Whether aging chief executives have qualified candidates in line to take over from them has been a concern for investors in major local electronics firms, because these companies will need strong leaders to help them weather the industry’s fast-changing landscape and the wobbling global economy.
Current chief executives are mostly the co-founders of those world-class electronics companies, such as Hon Hai Precision Industry Co and Taiwan Semiconductor Manufacturing Co (TSMC), and they helped create the prime era of Taiwan’s electronics sector a decade ago. To some extent, they are simply too capable to be adequately replaced.
Investors are keeping a close eye on executive reshuffles at those companies because the arrangements could have a make-or-break effect on the local stock market. TSMC and Hon Hai stocks are among the most closely watched, as they are in the top 10 heavyweights of the local stock markets by market value, accounting for 11 percent and 15 percent respectively.
Investors’ worries about this uncertainty are reflected in TSMC’s stock price. TSMC’s American depository receipts (ADRs) plummeted 8.89 percent overnight after company chairman and chief executive Morris Chang (張忠謀), 82, told reporters on July 18 that he would relinquish his post next year as planned. The stock plunged by nearly the 7 percent daily limit on July 19 on the local stock exchange, wiping away NT$190 billion (US$6.36 billion) of its market value. The TAIEX tumbled 1.62 percent on the same day.
In 2009, Chang had returned as chief executive after a four-year absence amid the global financial crisis and he said that he planned to choose his successor in three to five years. Last year, the world’s top contract chipmaker picked three senior vice presidents as co-chief operating officers, making them potential candidates. However, all three are more than 60 years old.
Investor concern is not groundless; it is understandable because Chang is almost irreplaceable. After Chang re-took the reins, TSMC’s profits expanded 7.7 percent from 2009 to last year, excluding the foreign exchange rate factor and cyclical impact. Last year, the firm posted record-high revenue of NT$506.25 billion and profits of NT$166.16 billion.
Moreover, TSMC is now facing competition from much bigger rivals, such as Intel and Samsung, rather than its peers like United Microelectronics Corp, Semiconductor Manufacturing International Corp and GlobalFoundries. To win this tough war, TSMC must come up with a new strategy. Chang is masterminding a “grand alliance” by collaborating with his clients. Investors are waiting to see if this strategy will work. TSMC epitomizes the difficulties Taiwanese electronics firms have finding leaders to secure their future growth.

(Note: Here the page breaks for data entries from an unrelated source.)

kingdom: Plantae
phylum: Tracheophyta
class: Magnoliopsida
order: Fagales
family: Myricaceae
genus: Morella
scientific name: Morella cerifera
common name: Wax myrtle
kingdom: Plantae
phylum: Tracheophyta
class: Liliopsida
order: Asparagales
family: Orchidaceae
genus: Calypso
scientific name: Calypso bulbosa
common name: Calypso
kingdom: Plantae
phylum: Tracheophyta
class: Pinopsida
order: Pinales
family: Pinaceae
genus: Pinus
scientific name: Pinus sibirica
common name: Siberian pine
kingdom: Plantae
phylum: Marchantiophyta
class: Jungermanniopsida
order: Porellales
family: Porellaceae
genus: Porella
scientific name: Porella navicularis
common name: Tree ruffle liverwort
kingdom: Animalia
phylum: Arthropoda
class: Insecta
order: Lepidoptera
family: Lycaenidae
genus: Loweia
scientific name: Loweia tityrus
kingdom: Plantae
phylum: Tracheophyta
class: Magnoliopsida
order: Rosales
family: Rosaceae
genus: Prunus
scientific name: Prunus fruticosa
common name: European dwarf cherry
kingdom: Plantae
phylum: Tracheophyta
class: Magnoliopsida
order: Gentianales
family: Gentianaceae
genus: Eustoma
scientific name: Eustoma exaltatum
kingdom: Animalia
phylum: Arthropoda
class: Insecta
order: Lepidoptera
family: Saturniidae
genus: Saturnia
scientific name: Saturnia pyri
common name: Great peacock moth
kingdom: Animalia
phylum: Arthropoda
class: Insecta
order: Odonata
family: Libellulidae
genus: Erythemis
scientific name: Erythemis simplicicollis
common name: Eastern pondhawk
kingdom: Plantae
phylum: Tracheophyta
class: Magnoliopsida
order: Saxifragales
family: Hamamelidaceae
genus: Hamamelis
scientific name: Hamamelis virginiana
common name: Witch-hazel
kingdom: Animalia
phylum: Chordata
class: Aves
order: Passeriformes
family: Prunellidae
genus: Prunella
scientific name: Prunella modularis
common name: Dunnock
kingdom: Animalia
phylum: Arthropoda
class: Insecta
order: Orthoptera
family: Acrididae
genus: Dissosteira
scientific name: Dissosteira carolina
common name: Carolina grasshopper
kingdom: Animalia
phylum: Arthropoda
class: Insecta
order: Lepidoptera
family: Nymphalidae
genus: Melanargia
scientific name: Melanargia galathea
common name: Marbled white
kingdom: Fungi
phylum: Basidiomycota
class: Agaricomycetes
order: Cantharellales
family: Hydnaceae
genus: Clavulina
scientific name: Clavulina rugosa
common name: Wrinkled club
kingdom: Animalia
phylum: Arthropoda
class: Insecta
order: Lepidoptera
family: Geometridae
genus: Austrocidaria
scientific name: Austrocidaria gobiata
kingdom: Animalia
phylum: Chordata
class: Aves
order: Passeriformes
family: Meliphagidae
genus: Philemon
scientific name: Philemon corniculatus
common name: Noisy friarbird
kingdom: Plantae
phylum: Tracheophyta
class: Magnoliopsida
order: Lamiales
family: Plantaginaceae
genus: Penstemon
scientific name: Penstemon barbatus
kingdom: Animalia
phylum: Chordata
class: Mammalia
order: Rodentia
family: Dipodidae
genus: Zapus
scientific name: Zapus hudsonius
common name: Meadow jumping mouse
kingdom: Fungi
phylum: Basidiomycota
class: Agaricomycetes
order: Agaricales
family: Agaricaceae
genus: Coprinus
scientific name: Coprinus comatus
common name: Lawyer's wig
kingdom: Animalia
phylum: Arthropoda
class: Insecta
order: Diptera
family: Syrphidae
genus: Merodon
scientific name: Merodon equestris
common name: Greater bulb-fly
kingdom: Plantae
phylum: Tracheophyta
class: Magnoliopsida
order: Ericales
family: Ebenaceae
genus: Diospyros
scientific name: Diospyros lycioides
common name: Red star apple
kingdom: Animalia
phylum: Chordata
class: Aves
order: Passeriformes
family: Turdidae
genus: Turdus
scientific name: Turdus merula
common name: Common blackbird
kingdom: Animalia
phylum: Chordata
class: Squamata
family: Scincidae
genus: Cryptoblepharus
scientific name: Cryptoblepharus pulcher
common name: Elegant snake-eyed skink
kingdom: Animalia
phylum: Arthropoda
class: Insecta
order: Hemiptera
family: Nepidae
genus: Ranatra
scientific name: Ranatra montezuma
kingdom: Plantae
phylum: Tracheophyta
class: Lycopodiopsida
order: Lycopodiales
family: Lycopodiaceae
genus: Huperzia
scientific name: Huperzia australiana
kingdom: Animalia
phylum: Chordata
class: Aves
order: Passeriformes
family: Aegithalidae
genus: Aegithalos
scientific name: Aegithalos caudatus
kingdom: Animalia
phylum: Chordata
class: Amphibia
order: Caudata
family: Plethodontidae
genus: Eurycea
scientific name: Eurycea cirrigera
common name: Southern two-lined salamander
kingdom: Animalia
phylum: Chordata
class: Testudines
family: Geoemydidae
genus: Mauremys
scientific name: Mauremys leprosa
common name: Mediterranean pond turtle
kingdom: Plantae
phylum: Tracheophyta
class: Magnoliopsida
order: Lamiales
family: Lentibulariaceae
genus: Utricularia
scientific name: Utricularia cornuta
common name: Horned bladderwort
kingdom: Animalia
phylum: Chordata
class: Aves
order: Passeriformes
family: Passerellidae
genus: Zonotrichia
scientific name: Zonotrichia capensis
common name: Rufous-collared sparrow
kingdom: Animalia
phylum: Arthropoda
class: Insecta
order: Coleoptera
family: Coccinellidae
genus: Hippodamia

Hon Hai is another example. Hon Hai chairman and chief executive Terry Gou (郭台銘) postponed his retirement from 2008 to 2020 saying that he needed more time to groom his successors. Now, things have become even more complicated as Hon Hai’s biggest customer, Apple, is facing growing competition from Samsung and the challenge of slowing sales of its iPhones.
Like its top client, Hon Hai is facing diminishing growth momentum and it is trying hard to reach Gou’s goal of growing revenue by 15 percent annually. In the past, the annual growth target was at 30 percent. Lately, Gou, 63, has scarcely talked about his retirement plans.
The challenges faced by Hon Hai and TSMC, among others, may carry a deeper significance, reflecting Taiwan’s small talent pool and lack of innovative experts. The government needs to accelerate opening up to overseas talent as part of its efforts to cultivate industry experts for much-needed industrial upgrade.